# Excerpt to read
--- Begin ---

Jack Reacher

Since the earliest days of movies, stars have been fascinating to audiences. Fan magazines have been packed with pictures, stories and interviews featuring their favorite actors. In the Golden Age of Hollywood, those stories were carefully managed and negative info about the stars rarely made the headlines. There were occasional exceptions like the trials of Fatty Arbuckle and Errol Flynn, but for the most part, private lives were often kept private. We live in different times now a days. There is a 24 hour media cycle and everything ends up on line at some point. Tom Cruise has been maybe the biggest star in Hollywood films for most of the last thirty years, and his dirty laundry is often exhibited and speculated over. Frankly, I don’t give a damn. His religious views, marriage, sex life are of no importance to me. I care about his films, their production development, business decisions and his performances in those movies. Everything else can pound sand as far as I’m concerned. Tom Cruise is a “MOVIE STAR” and he makes films that for the most part work.

--- End ---

# Record extracts
--- Begin ---

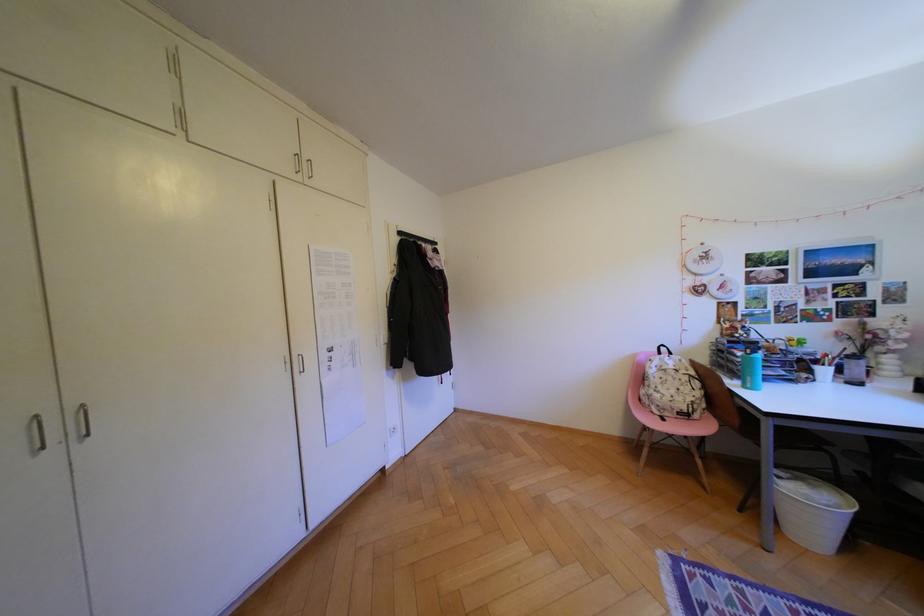
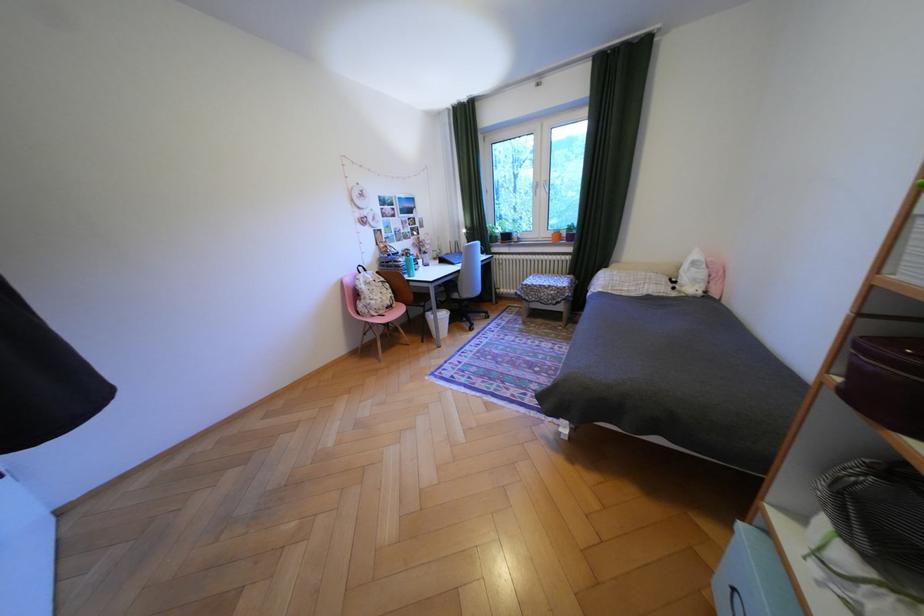
The point at (678, 414) is marked in the first image. Where is the corresponding point in the second image?

(393, 312)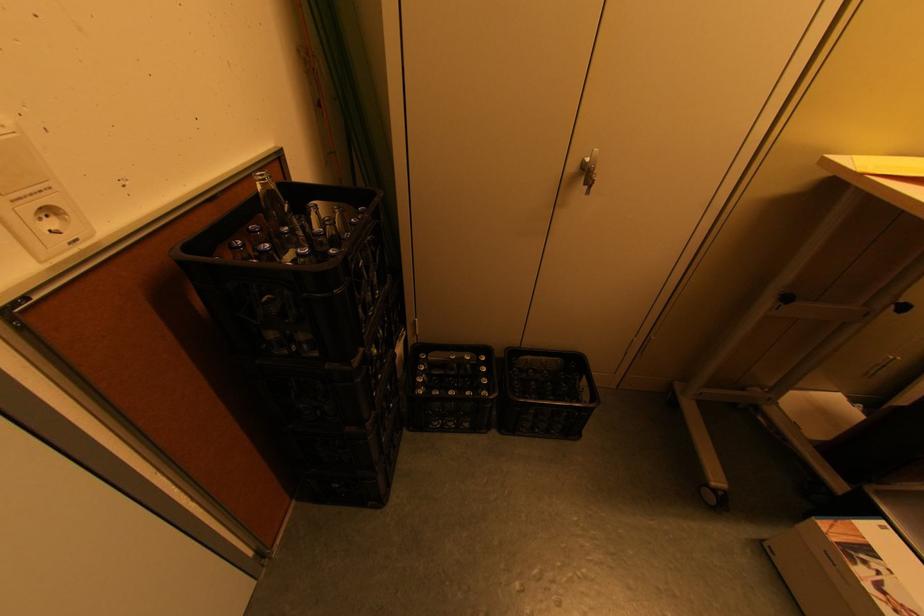
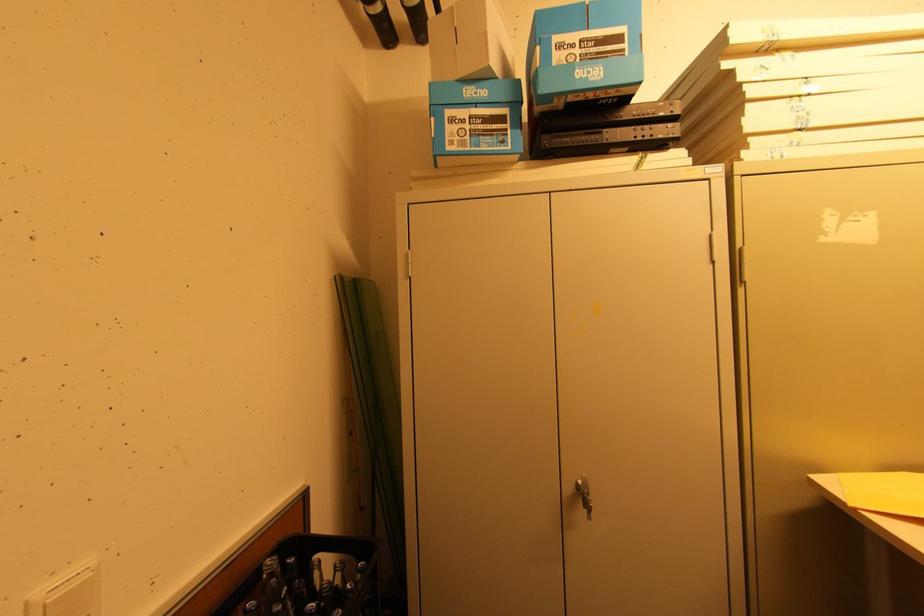
Find the pixel in the second image that matches point (262, 188) in the first image.

(268, 578)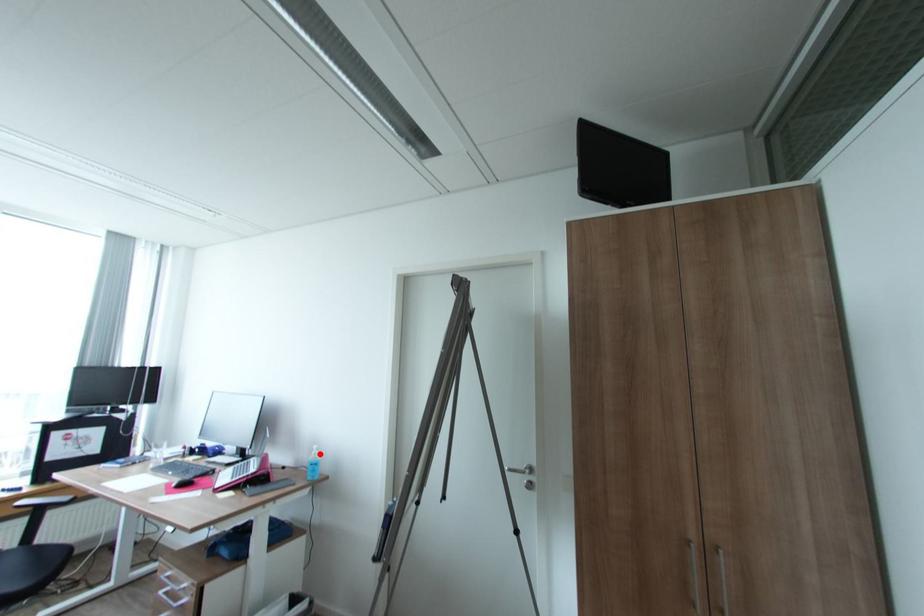
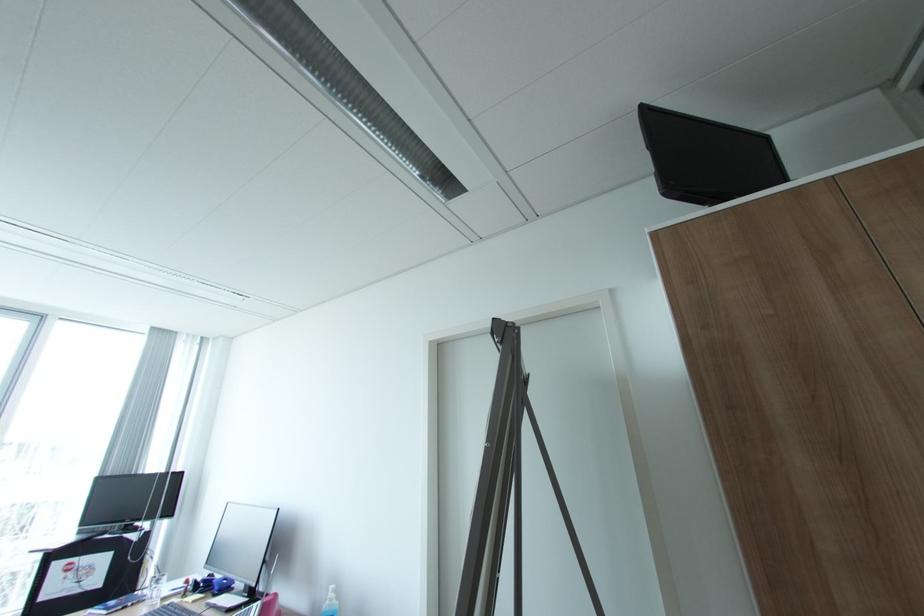
Locate, in the second image, the point that corresponds to the highlighted location in the first image.

(336, 599)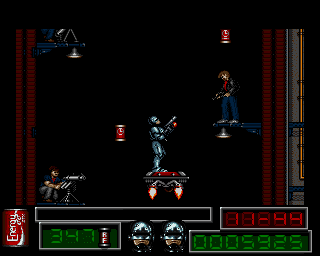
The height and width of the screenshot is (256, 320). I want to click on silver/gray wall, so click(x=297, y=134).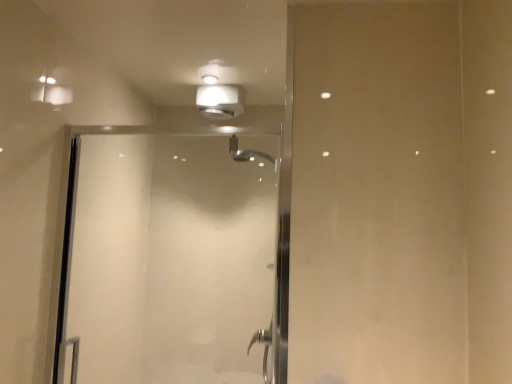
Question: Is transparent glass shower door at center wider than matte white light fixture at upper center?

Choices:
 (A) no
 (B) yes

Answer: (A)

Question: Is transparent glass shower door at center at the right side of matte white light fixture at upper center?

Choices:
 (A) yes
 (B) no

Answer: (B)

Question: Is transparent glass shower door at center with matte white light fixture at upper center?

Choices:
 (A) yes
 (B) no

Answer: (B)

Question: From a real-world perspective, is transparent glass shower door at center over matte white light fixture at upper center?

Choices:
 (A) no
 (B) yes

Answer: (A)

Question: From the image's perspective, does transparent glass shower door at center appear lower than matte white light fixture at upper center?

Choices:
 (A) no
 (B) yes

Answer: (B)

Question: Considering the relative positions of transparent glass shower door at center and matte white light fixture at upper center in the image provided, is transparent glass shower door at center to the left of matte white light fixture at upper center from the viewer's perspective?

Choices:
 (A) no
 (B) yes

Answer: (B)

Question: Does matte white light fixture at upper center turn towards transparent glass shower door at center?

Choices:
 (A) yes
 (B) no

Answer: (B)

Question: From a real-world perspective, is matte white light fixture at upper center on transparent glass shower door at center?

Choices:
 (A) yes
 (B) no

Answer: (A)

Question: Is matte white light fixture at upper center facing away from transparent glass shower door at center?

Choices:
 (A) yes
 (B) no

Answer: (B)

Question: Does matte white light fixture at upper center lie in front of transparent glass shower door at center?

Choices:
 (A) yes
 (B) no

Answer: (B)

Question: From a real-world perspective, is matte white light fixture at upper center beneath transparent glass shower door at center?

Choices:
 (A) yes
 (B) no

Answer: (B)

Question: Is the position of matte white light fixture at upper center more distant than that of transparent glass shower door at center?

Choices:
 (A) no
 (B) yes

Answer: (B)

Question: In the image, is matte white light fixture at upper center positioned in front of or behind transparent glass shower door at center?

Choices:
 (A) front
 (B) behind

Answer: (B)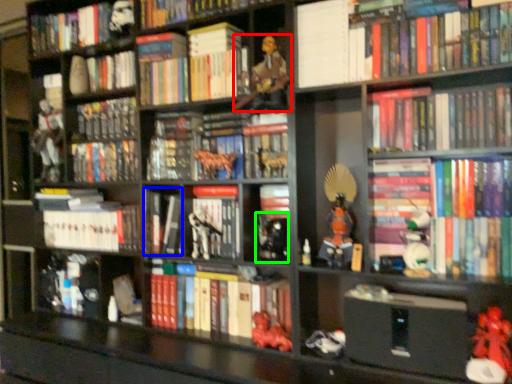
Question: Estimate the real-world distances between objects in this image. Which object is farther from person (highlighted by a red box), book (highlighted by a blue box) or toy (highlighted by a green box)?

Choices:
 (A) book
 (B) toy

Answer: (A)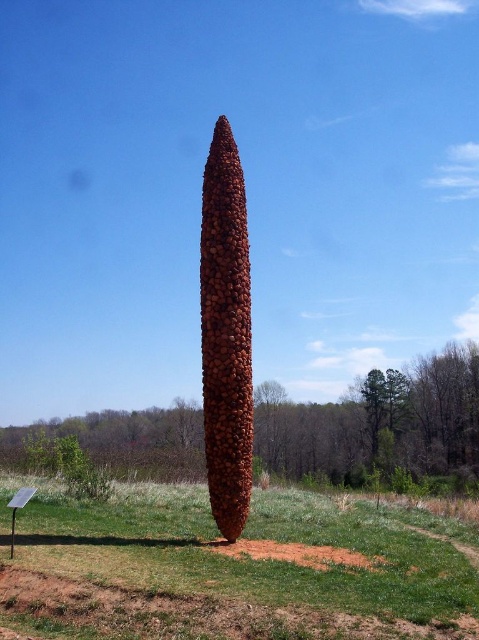
You are standing in front of the outdoor sculpture in the grassy field. You want to place a small decorative stone exactly where the green grass at center is located. What are the coordinates of the spot where you should place the stone?

The coordinates for the green grass at center are point (227,570).

You are an artist planning to place a new sculpture in the field. You have two objects in view, the brown textured sculpture at center and the brown textured pine cone at center. Which one is positioned to the left of the other?

The brown textured sculpture at center is positioned to the left of the brown textured pine cone at center.

You are standing in the grassy field and see the green grass at center and the brown textured sculpture at center. Which object is located to the right of the other?

The green grass at center is to the right of the brown textured sculpture at center.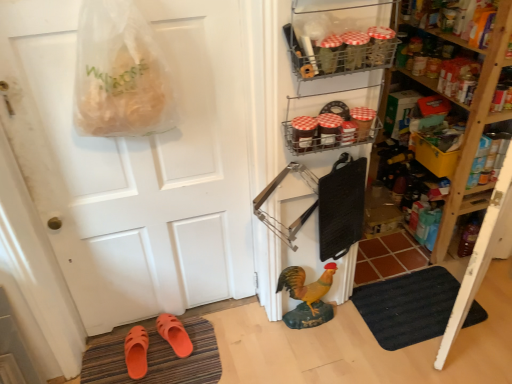
This screenshot has height=384, width=512. In order to click on free space to the right of orange rubber slippers at lower left, which is the second footwear from left to right in this screenshot , I will do `click(203, 344)`.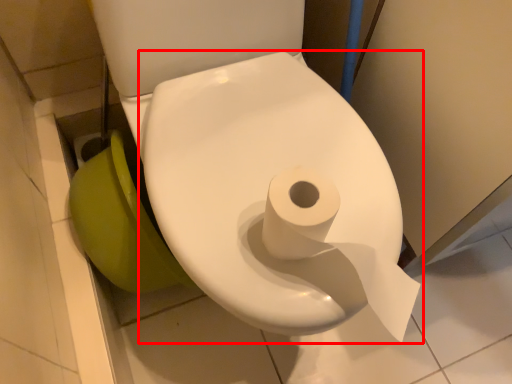
Question: From the image's perspective, where is toilet (annotated by the red box) located in relation to toilet bowl in the image?

Choices:
 (A) above
 (B) below

Answer: (A)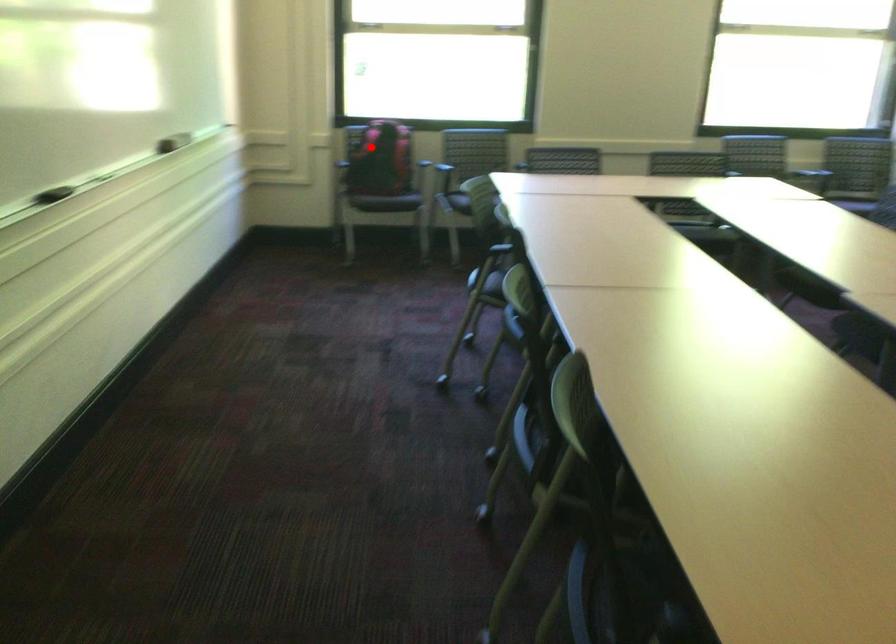
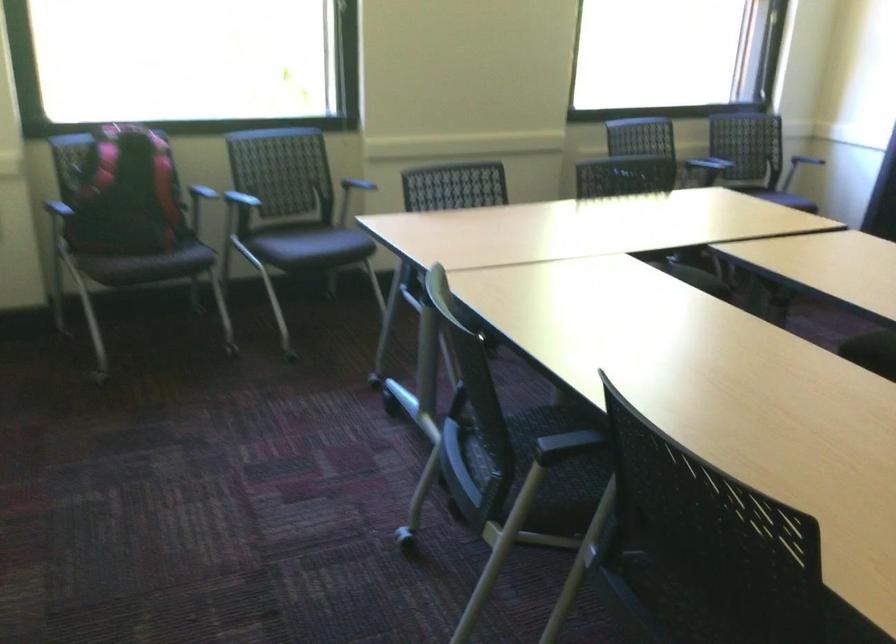
In the second image, find the point that corresponds to the highlighted location in the first image.

(125, 194)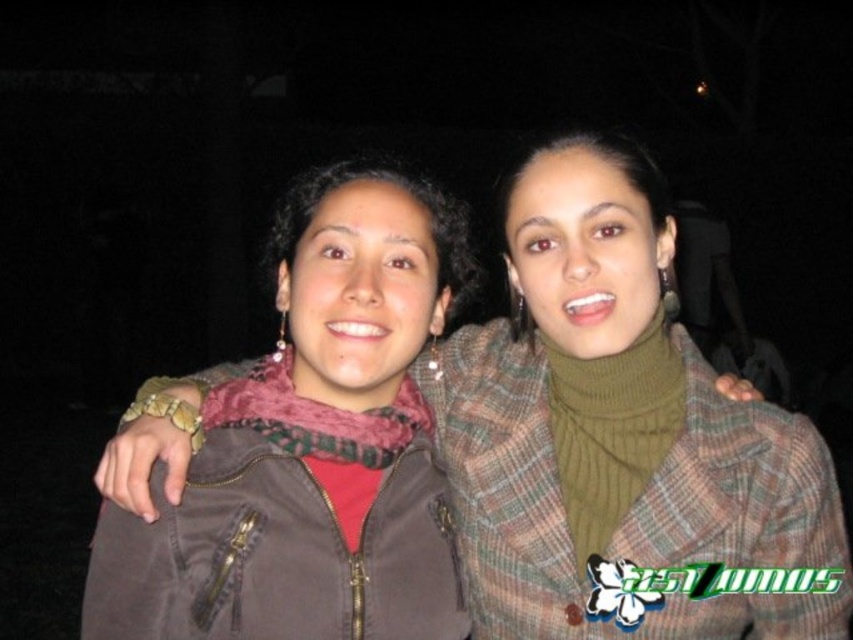
Between matte brown jacket at center and brown matte jacket at center, which one appears on the left side from the viewer's perspective?

Positioned to the left is brown matte jacket at center.

Between matte brown jacket at center and brown matte jacket at center, which one appears on the right side from the viewer's perspective?

Positioned to the right is matte brown jacket at center.

Is point (657, 472) closer to camera compared to point (390, 400)?

Yes, it is.

Find the location of a particular element. The height and width of the screenshot is (640, 853). matte brown jacket at center is located at coordinates pyautogui.click(x=621, y=436).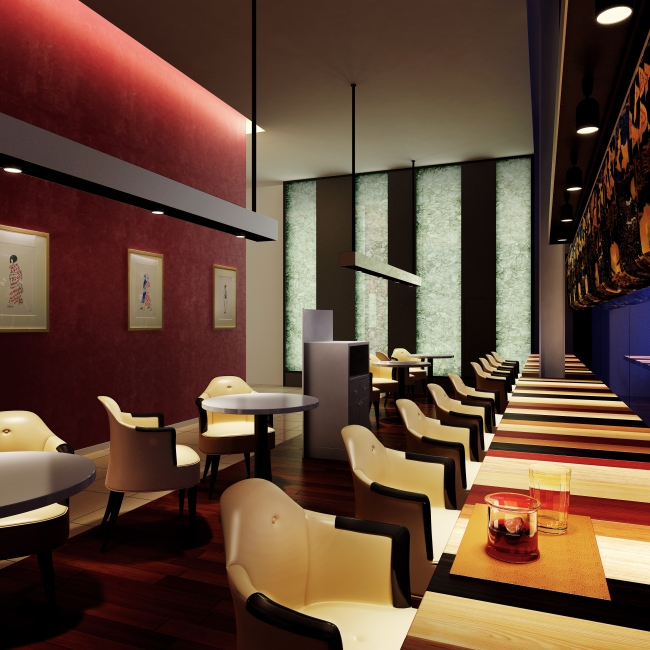
This screenshot has height=650, width=650. In order to click on light fixture in this screenshot , I will do `click(166, 202)`, `click(389, 273)`, `click(569, 162)`.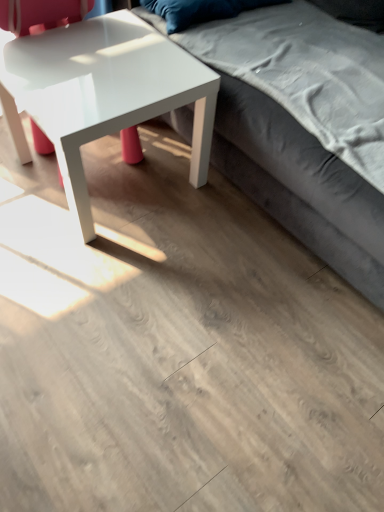
At what (x,y) coordinates should I click in order to perform the action: click on vacant point to the right of glossy white coffee table at left. Please return your answer as a coordinate pair (x, y). The width and height of the screenshot is (384, 512). Looking at the image, I should click on (219, 222).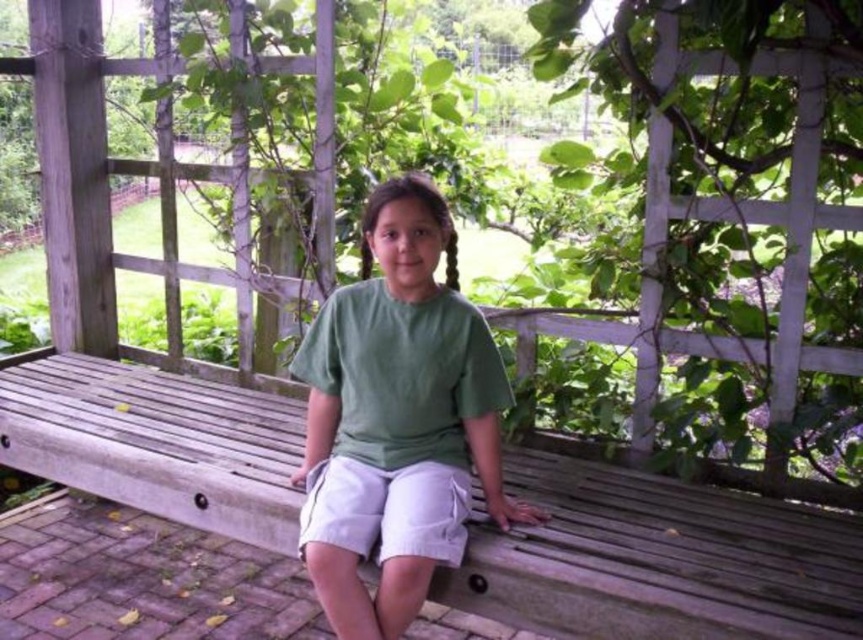
Question: Does wooden bench at center come in front of green cotton shirt at center?

Choices:
 (A) no
 (B) yes

Answer: (A)

Question: Which point is farther to the camera?

Choices:
 (A) wooden bench at center
 (B) green cotton shirt at center

Answer: (A)

Question: Which point is closer to the camera?

Choices:
 (A) (298, 493)
 (B) (339, 589)

Answer: (B)

Question: Which of the following is the farthest from the observer?

Choices:
 (A) (751, 516)
 (B) (502, 392)

Answer: (B)

Question: Observing the image, what is the correct spatial positioning of wooden bench at center in reference to green cotton shirt at center?

Choices:
 (A) below
 (B) above

Answer: (A)

Question: Is wooden bench at center positioned behind green cotton shirt at center?

Choices:
 (A) no
 (B) yes

Answer: (B)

--- End ---

# What to do
Answer from the movie-star passage:
(a) Whose trials does it name as exceptions in the Golden Age of Hollywood?
(b) How long is the media cycle it describes for the present day?
(c) Over what span does it say Tom Cruise has maybe been the biggest star in Hollywood films?
Draw only on the movie-star passage, not on the entries.

# Output of the task
(a) Fatty Arbuckle and Errol Flynn
(b) 24 hours
(c) Most of the last thirty years